▶ Description of the task
Scan the records for "using". Report each line that includes it.

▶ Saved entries
========================

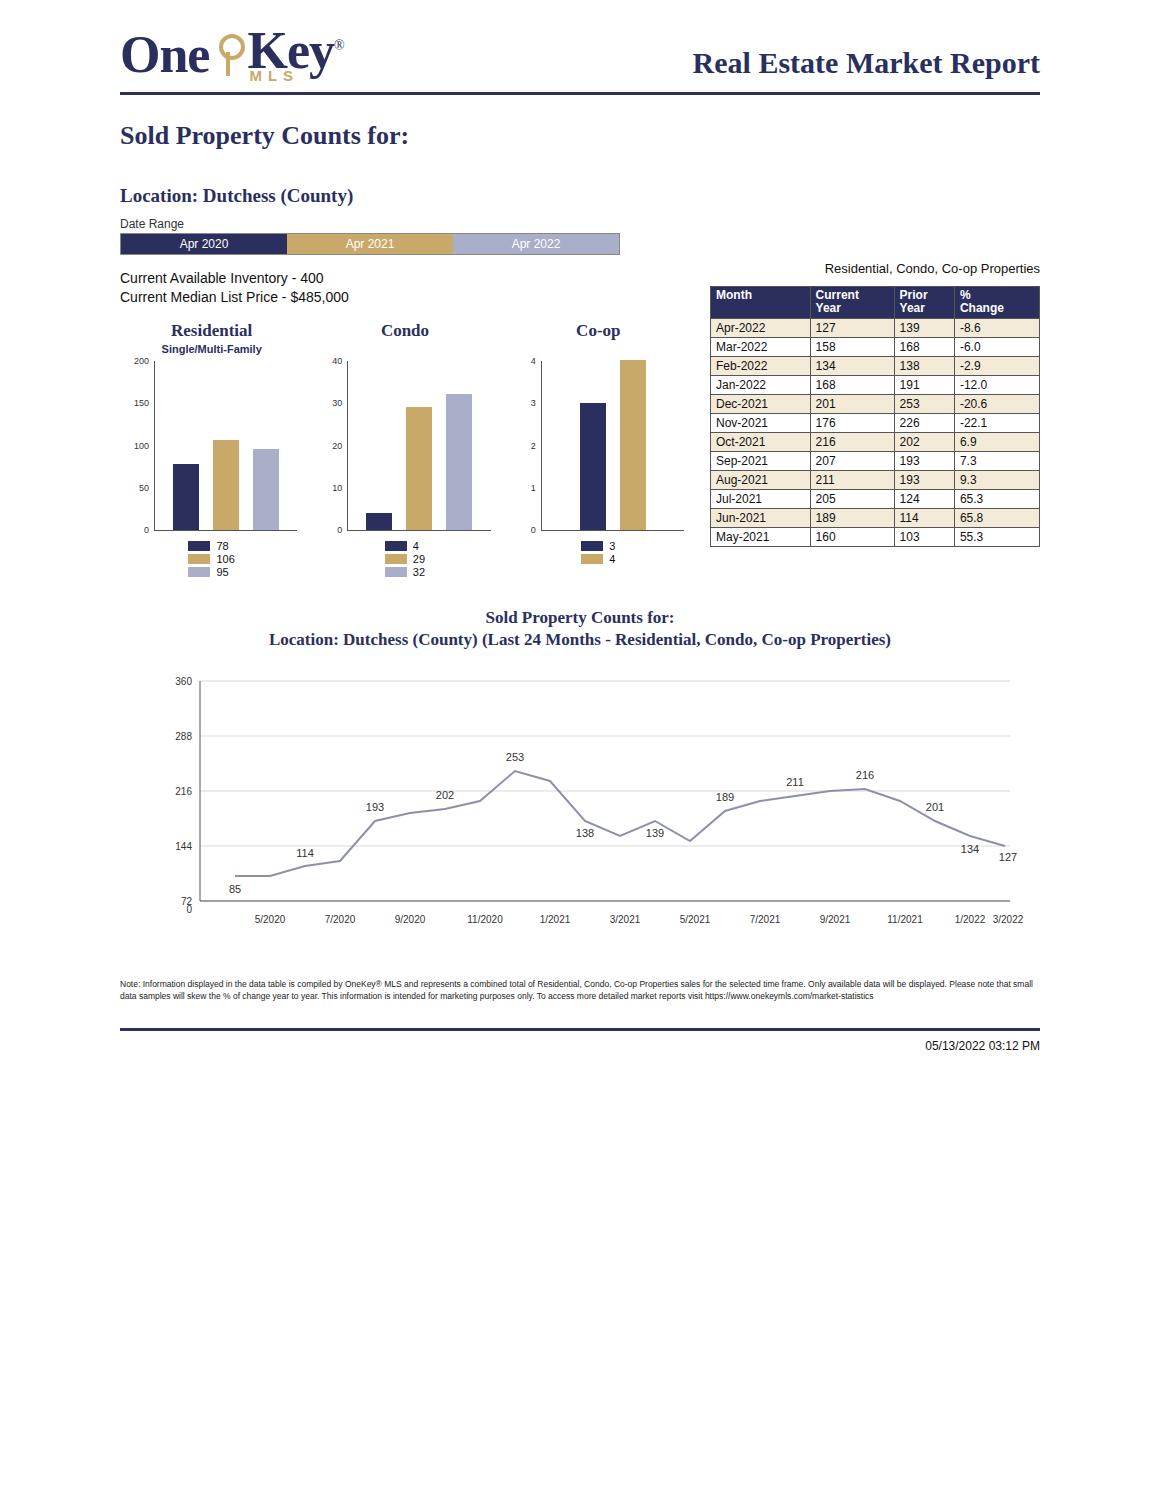One
Key® MLS
Real Estate Market Report
Sold Property Counts for:
Location: Dutchess (County)
Date Range
Apr 2020
Apr 2021
Apr 2022
Current Available Inventory - 400
Current Median List Price - $485,000
Residential
Single/Multi-Family
200 150 100 50 0
78
106
95
Condo
40 30 20 10 0
4
29
32
Co-op
4 3 2 1 0
3
4
Residential, Condo, Co-op Properties
| Month | Current Year | Prior Year | % Change |
| --- | --- | --- | --- |
| Apr-2022 | 127 | 139 | -8.6 |
| Mar-2022 | 158 | 168 | -6.0 |
| Feb-2022 | 134 | 138 | -2.9 |
| Jan-2022 | 168 | 191 | -12.0 |
| Dec-2021 | 201 | 253 | -20.6 |
| Nov-2021 | 176 | 226 | -22.1 |
| Oct-2021 | 216 | 202 | 6.9 |
| Sep-2021 | 207 | 193 | 7.3 |
| Aug-2021 | 211 | 193 | 9.3 |
| Jul-2021 | 205 | 124 | 65.3 |
| Jun-2021 | 189 | 114 | 65.8 |
| May-2021 | 160 | 103 | 55.3 |
Sold Property Counts for:
Location: Dutchess (County) (Last 24 Months - Residential, Condo, Co-op Properties)
360 288 216 144 72 0 5/2020 7/2020 9/2020 11/2020 1/2021 3/2021 5/2021 7/2021 9/2021 11/2021 1/2022 3/2022 85 114 193 202 253 138 139 189 211 216 201 134 127
Note: Information displayed in the data table is compiled by OneKey® MLS and represents a combined total of Residential, Condo, Co-op Properties sales for the selected time frame. Only available data will be displayed. Please note that small data samples will skew the % of change year to year. This information is intended for marketing purposes only. To access more detailed market reports visit https://www.onekeymls.com/market-statistics
05/13/2022 03:12 PM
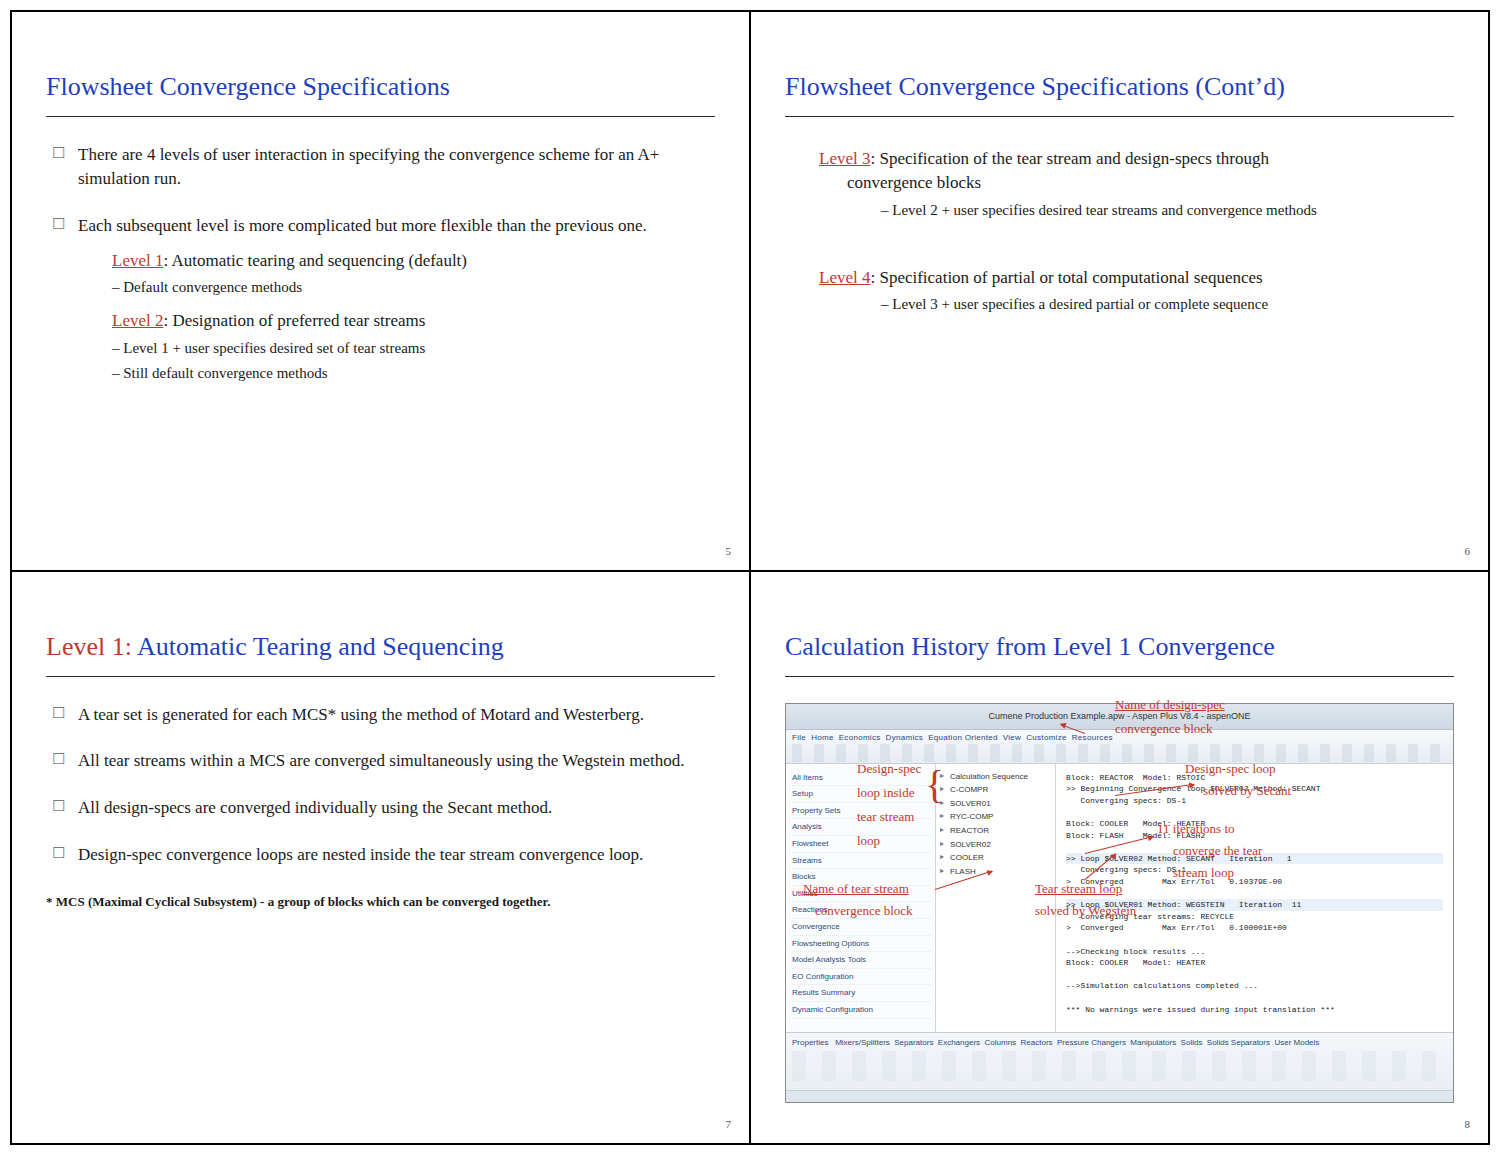Flowsheet Convergence Specifications
There are 4 levels of user interaction in specifying the convergence scheme for an A+ simulation run.
Each subsequent level is more complicated but more flexible than the previous one.
Level 1: Automatic tearing and sequencing (default)
Default convergence methods
Level 2: Designation of preferred tear streams
Level 1 + user specifies desired set of tear streams
Still default convergence methods
5
Flowsheet Convergence Specifications (Cont’d)
Level 3: Specification of the tear stream and design-specs through
convergence blocks
Level 2 + user specifies desired tear streams and convergence methods
Level 4: Specification of partial or total computational sequences
Level 3 + user specifies a desired partial or complete sequence
6
Level 1: Automatic Tearing and Sequencing
A tear set is generated for each MCS* using the method of Motard and Westerberg.
All tear streams within a MCS are converged simultaneously using the Wegstein method.
All design-specs are converged individually using the Secant method.
Design-spec convergence loops are nested inside the tear stream convergence loop.
* MCS (Maximal Cyclical Subsystem) - a group of blocks which can be converged together.
7
Calculation History from Level 1 Convergence
Cumene Production Example.apw - Aspen Plus V8.4 - aspenONE
File Home Economics Dynamics Equation Oriented View Customize Resources
All Items
Setup
Property Sets
Analysis
Flowsheet
Streams
Blocks
Utilities
Reactions
Convergence
Flowsheeting Options
Model Analysis Tools
EO Configuration
Results Summary
Dynamic Configuration
Calculation Sequence
C-COMPR
SOLVER01
RYC-COMP
REACTOR
SOLVER02
COOLER
FLASH
Block: REACTOR Model: RSTOIC
>> Beginning Convergence loop $OLVER02 Method: SECANT
Converging specs: DS-1
Block: COOLER Model: HEATER
Block: FLASH Model: FLASH2
>> Loop $OLVER02 Method: SECANT Iteration 1
Converging specs: DS-1
> Converged Max Err/Tol 0.10379E-00
>> Loop $OLVER01 Method: WEGSTEIN Iteration 11
Converging tear streams: RECYCLE
> Converged Max Err/Tol 0.100001E+00
-->Checking block results ...
Block: COOLER Model: HEATER
-->Simulation calculations completed ...
*** No warnings were issued during input translation ***
Properties Mixers/Splitters Separators Exchangers Columns Reactors Pressure Changers Manipulators Solids Solids Separators User Models
Name of design-spec
convergence block
Design-spec loop
solved by Secant
11 iterations to
converge the tear
stream loop
Design-spec
loop inside
tear stream
loop
{
Name of tear stream
convergence block
Tear stream loop
solved by Wegstein
8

========================

▶ Response box
A tear set is generated for each MCS* using the method of Motard and Westerberg.
All tear streams within a MCS are converged simultaneously using the Wegstein method.
All design-specs are converged individually using the Secant method.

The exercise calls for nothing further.